Extracted page text data

========

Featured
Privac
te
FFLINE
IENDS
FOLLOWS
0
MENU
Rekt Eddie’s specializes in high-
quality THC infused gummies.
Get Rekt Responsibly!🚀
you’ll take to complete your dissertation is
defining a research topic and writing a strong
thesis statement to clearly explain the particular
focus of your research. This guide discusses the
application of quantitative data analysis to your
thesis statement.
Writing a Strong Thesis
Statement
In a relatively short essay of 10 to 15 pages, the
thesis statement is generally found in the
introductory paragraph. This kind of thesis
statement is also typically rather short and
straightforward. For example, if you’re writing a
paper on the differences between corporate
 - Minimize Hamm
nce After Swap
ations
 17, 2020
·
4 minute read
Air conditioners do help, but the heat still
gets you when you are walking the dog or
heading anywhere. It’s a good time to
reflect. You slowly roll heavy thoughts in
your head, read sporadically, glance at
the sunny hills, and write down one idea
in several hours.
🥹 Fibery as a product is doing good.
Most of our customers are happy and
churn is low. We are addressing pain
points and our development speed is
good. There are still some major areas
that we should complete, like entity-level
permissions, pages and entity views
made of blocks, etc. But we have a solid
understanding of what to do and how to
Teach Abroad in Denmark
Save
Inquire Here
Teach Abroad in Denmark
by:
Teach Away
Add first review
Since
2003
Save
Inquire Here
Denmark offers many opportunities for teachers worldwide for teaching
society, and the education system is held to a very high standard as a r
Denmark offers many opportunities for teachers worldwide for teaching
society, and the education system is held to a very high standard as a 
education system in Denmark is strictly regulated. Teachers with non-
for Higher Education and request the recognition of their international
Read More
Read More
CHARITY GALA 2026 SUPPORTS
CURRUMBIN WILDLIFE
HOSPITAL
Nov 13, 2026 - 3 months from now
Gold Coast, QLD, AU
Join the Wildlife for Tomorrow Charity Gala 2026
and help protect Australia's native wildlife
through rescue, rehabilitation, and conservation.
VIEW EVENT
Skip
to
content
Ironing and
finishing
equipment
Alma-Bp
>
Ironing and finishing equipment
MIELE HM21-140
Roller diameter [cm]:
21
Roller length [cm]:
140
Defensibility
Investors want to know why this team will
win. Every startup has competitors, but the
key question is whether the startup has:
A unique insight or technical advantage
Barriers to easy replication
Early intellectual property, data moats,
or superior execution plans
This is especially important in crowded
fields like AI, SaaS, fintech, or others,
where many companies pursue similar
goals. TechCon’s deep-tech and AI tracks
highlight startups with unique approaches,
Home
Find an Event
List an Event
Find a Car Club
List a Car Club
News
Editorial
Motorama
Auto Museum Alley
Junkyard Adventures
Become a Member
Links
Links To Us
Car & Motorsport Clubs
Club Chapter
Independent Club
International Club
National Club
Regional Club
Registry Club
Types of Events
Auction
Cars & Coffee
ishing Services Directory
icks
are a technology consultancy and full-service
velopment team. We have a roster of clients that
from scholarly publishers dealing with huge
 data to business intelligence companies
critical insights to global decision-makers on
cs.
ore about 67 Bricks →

========

In the records above, find each line that mentions the word "system", and copy it.

society, and the education system is held to a very high standard as a r
society, and the education system is held to a very high standard as a 
education system in Denmark is strictly regulated. Teachers with non-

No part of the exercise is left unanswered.